TUCSON, Ariz. (KGUN) — On the University of Arizona campus in Midtown, a team of public health researchers wants to meet neighbors who can help the scientists discover the best ways to keep people vital and happy as we age.
To learn more, Good Morning Tucson talked to two professors who also happen to be study investigators with the national Precision Aging Network (PAN).
Dr. Zhao Chen, an epidemiologist, is also an associate dean for research at the UA’s Zuckerman College of Public Health.
Chen’s work as an investigator is helping PAN create a way to precisely predict a patient’s brain health risks. Based off that research, Chen said PAN can assist doctors in crafting a personalized plan, so people can keep their cognitive abilities sharp in older age.
PAN’s work started in 2021, when the National Institutes of Health (NIH) and the National Institute on Aging awarded them and UA $60 million in grants for research.
Right now, PAN is trying to recruit study participants to fill information in an online platform called MindCrowd. Chen said researchers are looking for Hispanic, Native American and Black adults age 18 and up who are willing to share their information.
Chen said as much as genetics play a role in a person’s brain health, scientists also recognize that public policy can significantly affect support systems in our community, and to a greater degree, historically marginalized groups of people; and Chen added brain health and aging is not just a concern for older men and women.
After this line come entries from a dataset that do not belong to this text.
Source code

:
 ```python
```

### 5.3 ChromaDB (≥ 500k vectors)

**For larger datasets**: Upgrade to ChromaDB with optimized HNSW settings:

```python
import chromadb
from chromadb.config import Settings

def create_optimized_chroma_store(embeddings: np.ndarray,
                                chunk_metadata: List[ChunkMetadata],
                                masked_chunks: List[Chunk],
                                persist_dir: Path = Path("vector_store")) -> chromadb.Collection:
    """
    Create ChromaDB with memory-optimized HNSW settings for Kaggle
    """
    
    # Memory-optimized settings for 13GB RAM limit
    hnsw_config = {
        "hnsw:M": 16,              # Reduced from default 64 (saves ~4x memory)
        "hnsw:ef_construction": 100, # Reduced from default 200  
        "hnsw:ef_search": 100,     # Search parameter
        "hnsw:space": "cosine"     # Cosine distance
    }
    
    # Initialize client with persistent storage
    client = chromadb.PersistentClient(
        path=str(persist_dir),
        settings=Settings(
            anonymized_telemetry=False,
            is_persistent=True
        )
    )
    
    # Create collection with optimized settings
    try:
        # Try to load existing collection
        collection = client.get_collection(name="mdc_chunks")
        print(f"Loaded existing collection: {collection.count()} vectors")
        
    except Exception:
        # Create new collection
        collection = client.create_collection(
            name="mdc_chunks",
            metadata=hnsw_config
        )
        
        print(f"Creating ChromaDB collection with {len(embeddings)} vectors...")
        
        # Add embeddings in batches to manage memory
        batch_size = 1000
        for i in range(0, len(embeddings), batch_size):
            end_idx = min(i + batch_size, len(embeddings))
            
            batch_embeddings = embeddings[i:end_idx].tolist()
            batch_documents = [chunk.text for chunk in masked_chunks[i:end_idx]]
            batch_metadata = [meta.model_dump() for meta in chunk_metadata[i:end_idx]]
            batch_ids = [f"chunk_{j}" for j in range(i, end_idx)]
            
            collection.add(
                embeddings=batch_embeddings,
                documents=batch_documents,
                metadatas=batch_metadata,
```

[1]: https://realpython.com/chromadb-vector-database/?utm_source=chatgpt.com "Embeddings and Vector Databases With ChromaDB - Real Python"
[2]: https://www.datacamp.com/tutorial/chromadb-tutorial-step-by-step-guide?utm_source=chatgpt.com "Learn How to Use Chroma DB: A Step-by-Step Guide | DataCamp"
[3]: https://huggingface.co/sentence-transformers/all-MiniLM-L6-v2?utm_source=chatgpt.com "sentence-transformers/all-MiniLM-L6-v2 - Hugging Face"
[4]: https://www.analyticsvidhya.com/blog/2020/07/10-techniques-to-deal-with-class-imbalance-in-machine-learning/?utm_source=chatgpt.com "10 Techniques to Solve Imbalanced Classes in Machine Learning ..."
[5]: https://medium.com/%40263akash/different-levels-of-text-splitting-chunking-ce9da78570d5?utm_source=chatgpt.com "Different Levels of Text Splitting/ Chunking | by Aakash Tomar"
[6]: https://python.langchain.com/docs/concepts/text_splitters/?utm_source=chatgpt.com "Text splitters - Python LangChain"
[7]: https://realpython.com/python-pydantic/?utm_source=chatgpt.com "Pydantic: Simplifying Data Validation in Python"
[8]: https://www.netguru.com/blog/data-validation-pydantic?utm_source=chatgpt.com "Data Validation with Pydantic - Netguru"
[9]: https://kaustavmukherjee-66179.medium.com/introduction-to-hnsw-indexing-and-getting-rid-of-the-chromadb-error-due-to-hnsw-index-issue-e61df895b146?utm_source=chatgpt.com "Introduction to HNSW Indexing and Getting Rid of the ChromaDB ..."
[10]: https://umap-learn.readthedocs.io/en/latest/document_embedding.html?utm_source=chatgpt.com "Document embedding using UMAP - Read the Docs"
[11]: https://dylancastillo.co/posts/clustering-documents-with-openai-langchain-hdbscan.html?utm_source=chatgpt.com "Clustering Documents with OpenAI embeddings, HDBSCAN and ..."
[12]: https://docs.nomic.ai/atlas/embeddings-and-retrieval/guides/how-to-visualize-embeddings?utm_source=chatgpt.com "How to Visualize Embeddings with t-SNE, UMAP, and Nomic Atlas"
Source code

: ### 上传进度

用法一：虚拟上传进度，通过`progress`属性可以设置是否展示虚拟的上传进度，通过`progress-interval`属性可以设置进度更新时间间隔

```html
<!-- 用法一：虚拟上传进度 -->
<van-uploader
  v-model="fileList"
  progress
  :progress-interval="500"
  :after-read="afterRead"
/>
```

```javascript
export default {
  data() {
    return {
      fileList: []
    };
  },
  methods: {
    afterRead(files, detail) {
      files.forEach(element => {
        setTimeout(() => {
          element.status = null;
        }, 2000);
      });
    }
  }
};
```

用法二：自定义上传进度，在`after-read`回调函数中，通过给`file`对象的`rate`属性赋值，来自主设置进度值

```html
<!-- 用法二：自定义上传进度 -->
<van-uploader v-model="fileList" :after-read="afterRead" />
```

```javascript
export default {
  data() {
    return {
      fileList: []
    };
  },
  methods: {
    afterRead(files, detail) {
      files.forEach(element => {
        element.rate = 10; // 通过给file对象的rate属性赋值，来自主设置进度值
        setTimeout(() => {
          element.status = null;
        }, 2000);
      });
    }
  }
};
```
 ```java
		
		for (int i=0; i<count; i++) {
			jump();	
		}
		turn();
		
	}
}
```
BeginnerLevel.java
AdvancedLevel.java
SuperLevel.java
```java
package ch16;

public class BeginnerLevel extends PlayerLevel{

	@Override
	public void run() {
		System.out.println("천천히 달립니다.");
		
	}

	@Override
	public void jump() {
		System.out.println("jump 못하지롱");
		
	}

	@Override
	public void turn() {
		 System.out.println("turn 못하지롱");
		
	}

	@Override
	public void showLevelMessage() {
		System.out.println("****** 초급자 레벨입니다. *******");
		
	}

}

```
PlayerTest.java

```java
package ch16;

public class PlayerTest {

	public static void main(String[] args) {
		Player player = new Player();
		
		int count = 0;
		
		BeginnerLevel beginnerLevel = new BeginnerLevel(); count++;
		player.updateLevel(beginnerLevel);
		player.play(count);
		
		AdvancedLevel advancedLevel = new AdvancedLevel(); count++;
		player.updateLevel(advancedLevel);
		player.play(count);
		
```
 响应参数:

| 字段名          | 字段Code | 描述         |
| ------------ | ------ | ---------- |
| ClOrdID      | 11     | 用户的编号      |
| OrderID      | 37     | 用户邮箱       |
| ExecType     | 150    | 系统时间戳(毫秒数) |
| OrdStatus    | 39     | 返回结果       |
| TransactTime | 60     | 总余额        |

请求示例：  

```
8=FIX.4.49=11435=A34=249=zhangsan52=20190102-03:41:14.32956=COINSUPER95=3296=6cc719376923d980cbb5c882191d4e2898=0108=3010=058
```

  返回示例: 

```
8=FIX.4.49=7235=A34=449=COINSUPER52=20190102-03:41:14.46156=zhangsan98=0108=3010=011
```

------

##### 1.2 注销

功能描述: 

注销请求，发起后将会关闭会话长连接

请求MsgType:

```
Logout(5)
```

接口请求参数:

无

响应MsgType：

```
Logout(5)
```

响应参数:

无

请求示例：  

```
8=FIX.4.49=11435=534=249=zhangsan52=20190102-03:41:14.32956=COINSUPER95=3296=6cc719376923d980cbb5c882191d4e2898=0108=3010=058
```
“If aging is not your problem yet, it will be,” she said. It’s crucial, Chen said, for older friends and family to socialize by reading, eating and exercising together.
“Create a supportive environment that also allow individuals to choose the things they like to do and fully develop their interest that maintains the meaning of life. We always say, we’re not just working on adding years to your life, but we want to add a life to your years.”
Heading into the weekend, UA’s PAN team is preparing to host this year’s Feast for Your Brain.
Saturday, Chen said, researchers on the cutting edge of brain science will share their work and best advice with people old and young.
Dr. Tomas Nuño is an epidemiologist and assistant professor at UA who’s helping PAN in their research. Nuño is heavily involved in recruiting students to healthcare careers that cater to aging populations.
Nuño and Chen said they both agree that young people, from middle schoolers to burgeoning graduates, have a vested interest in not just helping their grandparents and mentors, but setting themselves up for a long and healthy life through individual decisions and public policy support.
“Students definitely have an investment in that,” Nuño said, “and that (makes) a difference in terms of the future and also how they how they relate with their older family members.”
Nuño also said that speakers invited to Feast for Your Brain are prepared to answer questions in both English and Spanish during separate presentations.
The event goes from 10 a.m. to 3 p.m. Saturday Sept. 23 at the Health Sciences Innovation Building on East Drachman Street.